You do a great job of fleshing out the details of this disappearance with concision. Some of what you write about Jason's seemingly intense engagement with his church is new to me. I have seen people speculate along those lines when it comes to the predator theory; that is, perhaps the "familiar person" who offered him a ride was someone he knew through his church activities. It's bound to be on people's minds with the recent exposes of rampant abuse.
I found it intriguing that you left out the Samuel Sherman disappearance. I'm wondering if that means you discounted any connection or whether you (like many online) doubted the very existence of such a person. I realize he's on an official list of missing individuals still maintained by law enforcement and they even have a putative DOB, but many still seem to think he might be pure fiction. If he is real, and he did disappear in that close proximity of both time and place under similar circumstances, it is troubling.
I think it's wonderful what Jason's mother managed to accomplish in the wake of what is doubtless a loss which renews each day as long as one has breath and a heartbeat. I think she has every reason to believe he is gone and at peace and I hope this brings her some small measure of peace, to know that he is not suffering. But I also understand the inability to let go when one does not have absolute certainty. I'm sure we'd all be the same way with a loved one. It's why we follow up on stories like this, hoping for some vicarious release from the worry. We all want a safe return for the missing and, barring that, justice.
If only this disappearance had happened a few years later when cell phones and video cameras everywhere could assist in providing so much more knowledge. Probably every street on all possible routes to that high school have cameras eyes staring and recording.
I think in the future we could all benefit from microchip implants. Nanotechnology has advanced so far and we chip our pets for safe return.
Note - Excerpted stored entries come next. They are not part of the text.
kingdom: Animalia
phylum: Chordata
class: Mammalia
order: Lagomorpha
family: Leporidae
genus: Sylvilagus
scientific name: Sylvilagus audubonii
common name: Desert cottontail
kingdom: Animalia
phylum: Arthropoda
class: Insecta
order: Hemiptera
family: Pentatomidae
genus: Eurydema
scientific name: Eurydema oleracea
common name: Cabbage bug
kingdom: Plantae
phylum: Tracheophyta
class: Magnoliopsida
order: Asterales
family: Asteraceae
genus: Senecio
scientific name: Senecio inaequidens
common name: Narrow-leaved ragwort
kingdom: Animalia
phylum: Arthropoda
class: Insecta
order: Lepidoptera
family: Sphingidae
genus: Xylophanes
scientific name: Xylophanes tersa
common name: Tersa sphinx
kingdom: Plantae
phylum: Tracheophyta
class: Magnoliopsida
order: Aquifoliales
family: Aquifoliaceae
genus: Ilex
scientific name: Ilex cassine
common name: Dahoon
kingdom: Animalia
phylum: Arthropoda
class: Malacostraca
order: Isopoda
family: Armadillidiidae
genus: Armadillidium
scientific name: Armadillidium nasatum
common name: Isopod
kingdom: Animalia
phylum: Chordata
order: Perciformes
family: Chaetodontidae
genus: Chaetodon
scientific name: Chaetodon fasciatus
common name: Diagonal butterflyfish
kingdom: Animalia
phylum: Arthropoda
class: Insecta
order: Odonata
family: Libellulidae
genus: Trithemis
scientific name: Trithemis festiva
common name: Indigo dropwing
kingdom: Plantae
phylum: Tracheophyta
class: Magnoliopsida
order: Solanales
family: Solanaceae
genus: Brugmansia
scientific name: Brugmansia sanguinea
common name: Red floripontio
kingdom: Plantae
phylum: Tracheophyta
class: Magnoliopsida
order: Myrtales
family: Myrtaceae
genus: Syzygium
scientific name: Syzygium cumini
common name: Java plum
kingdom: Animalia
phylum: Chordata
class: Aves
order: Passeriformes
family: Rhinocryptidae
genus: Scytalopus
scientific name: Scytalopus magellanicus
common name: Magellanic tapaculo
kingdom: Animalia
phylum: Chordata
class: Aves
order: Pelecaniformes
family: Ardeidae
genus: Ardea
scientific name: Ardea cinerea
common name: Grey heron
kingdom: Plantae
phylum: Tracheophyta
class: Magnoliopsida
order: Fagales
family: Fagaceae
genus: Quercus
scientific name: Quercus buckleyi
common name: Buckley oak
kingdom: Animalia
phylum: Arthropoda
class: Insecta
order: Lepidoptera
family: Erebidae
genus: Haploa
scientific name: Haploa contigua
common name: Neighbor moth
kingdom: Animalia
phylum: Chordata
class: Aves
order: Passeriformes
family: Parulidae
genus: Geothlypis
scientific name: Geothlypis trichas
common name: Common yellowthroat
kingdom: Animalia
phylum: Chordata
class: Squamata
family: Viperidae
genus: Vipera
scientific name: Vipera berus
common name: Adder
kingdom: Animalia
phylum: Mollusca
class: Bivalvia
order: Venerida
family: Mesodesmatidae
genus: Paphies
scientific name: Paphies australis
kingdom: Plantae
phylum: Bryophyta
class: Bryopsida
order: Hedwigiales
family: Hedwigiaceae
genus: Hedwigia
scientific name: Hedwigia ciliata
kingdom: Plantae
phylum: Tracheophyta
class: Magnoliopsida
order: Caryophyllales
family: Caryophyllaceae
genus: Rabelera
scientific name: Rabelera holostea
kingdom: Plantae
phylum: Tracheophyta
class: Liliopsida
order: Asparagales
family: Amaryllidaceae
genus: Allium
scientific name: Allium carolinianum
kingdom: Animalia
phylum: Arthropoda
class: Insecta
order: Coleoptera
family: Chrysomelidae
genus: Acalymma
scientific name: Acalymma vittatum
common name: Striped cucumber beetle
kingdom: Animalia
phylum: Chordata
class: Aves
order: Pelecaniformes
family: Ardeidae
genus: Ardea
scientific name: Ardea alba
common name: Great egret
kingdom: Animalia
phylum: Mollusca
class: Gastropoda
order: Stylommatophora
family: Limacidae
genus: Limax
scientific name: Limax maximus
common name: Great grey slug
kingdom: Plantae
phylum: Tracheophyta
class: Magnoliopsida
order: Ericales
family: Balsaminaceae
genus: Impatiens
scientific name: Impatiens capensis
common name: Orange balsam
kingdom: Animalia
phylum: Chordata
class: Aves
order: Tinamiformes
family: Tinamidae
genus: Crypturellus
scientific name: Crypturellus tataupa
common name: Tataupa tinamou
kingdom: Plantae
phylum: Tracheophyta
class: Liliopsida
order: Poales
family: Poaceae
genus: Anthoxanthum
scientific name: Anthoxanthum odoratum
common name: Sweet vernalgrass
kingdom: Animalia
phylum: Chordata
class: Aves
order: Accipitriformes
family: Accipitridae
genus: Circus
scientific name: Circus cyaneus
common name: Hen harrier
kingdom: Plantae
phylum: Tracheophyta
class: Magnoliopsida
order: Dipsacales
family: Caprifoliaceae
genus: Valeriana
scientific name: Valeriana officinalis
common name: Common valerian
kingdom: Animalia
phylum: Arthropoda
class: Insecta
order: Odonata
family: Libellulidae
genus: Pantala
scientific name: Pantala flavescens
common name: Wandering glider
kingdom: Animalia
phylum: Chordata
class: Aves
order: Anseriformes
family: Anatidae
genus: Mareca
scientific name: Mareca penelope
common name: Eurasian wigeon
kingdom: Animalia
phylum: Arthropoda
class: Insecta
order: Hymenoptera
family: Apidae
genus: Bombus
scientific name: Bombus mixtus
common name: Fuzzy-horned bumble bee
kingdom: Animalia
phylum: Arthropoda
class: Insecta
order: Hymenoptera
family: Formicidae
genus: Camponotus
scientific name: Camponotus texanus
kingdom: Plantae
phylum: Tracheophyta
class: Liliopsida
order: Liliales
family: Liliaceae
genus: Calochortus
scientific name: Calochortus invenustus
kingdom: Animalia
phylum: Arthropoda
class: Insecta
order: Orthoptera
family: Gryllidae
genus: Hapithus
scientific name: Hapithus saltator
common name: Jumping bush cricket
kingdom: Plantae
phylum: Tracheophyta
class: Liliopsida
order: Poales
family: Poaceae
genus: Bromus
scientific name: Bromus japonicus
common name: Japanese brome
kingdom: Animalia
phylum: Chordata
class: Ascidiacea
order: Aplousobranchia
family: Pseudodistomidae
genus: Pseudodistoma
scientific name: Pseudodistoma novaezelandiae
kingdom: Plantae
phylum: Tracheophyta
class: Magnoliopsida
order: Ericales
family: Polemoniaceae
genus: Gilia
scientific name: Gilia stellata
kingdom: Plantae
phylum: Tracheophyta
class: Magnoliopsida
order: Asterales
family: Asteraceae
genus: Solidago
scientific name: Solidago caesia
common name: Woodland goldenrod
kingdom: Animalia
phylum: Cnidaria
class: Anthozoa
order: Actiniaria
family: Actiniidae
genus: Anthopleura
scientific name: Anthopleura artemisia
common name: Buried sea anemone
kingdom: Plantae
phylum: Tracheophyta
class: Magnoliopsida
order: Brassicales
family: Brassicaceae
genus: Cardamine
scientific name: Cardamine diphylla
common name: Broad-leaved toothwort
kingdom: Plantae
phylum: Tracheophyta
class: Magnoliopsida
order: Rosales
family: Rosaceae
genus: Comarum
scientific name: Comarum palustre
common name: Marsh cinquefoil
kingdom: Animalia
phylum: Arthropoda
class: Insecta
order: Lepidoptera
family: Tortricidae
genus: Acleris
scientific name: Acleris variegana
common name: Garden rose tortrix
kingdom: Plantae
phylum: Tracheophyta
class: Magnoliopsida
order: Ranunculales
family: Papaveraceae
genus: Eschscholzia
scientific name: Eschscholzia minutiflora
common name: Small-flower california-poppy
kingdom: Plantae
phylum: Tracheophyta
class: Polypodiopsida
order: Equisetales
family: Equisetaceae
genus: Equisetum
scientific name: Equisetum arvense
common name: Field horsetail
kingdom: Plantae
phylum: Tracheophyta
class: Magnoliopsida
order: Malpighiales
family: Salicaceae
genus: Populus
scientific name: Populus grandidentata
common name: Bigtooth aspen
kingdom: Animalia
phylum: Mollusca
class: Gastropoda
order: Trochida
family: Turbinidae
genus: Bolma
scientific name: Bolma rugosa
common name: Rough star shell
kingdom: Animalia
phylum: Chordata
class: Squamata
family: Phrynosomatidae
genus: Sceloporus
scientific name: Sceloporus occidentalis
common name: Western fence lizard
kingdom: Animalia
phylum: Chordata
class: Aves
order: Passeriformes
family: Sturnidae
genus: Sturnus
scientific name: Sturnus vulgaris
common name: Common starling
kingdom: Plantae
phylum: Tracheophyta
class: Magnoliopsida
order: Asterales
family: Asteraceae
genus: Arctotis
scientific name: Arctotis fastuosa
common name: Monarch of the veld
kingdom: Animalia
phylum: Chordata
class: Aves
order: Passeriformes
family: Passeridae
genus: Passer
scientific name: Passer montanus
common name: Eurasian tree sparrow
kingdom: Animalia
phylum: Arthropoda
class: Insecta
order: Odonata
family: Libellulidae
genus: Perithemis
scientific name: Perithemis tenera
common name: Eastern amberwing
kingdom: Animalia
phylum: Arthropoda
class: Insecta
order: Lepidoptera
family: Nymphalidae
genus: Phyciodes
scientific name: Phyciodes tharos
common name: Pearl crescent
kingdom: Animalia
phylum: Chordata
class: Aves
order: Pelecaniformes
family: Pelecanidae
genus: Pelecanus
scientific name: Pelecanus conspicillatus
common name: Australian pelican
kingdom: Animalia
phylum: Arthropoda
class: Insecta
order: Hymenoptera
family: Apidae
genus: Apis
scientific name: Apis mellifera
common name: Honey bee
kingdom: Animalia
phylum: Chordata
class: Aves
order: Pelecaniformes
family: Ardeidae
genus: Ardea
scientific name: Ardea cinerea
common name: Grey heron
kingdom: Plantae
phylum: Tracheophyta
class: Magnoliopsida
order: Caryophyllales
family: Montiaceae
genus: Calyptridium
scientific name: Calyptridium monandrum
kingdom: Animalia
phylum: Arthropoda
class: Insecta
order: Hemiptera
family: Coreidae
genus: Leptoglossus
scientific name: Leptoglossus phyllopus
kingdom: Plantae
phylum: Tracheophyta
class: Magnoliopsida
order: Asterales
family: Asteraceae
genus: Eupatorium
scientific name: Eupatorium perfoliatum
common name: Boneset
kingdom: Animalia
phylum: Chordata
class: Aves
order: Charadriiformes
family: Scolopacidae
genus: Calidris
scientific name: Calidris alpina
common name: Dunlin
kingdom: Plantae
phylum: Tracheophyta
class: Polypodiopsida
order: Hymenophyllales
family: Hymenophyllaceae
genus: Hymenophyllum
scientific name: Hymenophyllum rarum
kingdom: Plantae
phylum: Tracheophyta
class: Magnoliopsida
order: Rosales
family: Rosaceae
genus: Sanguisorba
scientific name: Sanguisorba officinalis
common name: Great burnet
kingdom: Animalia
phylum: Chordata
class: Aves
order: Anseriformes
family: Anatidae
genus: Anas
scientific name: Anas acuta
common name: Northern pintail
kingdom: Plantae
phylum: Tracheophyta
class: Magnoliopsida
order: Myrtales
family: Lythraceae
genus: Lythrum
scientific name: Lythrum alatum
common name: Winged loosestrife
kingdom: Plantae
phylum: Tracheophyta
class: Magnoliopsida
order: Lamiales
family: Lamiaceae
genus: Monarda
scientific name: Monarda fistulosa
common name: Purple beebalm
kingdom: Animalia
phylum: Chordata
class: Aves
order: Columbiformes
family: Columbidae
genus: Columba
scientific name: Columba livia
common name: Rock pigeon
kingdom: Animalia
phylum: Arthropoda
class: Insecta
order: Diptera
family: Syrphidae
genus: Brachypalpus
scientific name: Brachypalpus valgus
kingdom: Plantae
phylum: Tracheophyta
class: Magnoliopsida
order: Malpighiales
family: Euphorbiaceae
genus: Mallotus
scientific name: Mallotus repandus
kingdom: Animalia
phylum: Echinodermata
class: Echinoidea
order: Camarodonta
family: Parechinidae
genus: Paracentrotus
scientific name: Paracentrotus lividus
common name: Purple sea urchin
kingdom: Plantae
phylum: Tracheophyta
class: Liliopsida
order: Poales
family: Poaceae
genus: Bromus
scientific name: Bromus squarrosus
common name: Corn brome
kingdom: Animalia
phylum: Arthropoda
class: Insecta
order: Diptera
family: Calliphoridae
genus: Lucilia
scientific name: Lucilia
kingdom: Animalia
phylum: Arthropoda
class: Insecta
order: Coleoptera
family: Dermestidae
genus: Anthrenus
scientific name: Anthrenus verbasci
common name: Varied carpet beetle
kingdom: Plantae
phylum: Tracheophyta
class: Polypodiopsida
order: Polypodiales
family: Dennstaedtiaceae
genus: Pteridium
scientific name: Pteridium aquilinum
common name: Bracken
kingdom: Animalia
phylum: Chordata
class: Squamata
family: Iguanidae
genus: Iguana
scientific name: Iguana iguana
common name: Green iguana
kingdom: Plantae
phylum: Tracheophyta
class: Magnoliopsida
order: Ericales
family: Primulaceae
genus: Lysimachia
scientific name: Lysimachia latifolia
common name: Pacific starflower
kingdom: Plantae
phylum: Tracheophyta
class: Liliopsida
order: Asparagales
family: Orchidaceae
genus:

People scoff and worry about government spying or abuse of such technology, but we're approaching an age when everyone can be accounted for if such technology were utilized. This would be especially useful during the early stages of an abduction. And the chipping could be done so that it was truly unfindable by a perpetrator. Miniaturization capabilities are truly stunning these days.
I hope Jason's case has a miraculously improbable happy ending. Stranger things have happened. Sometimes the "rational" probability is not the actual outcome.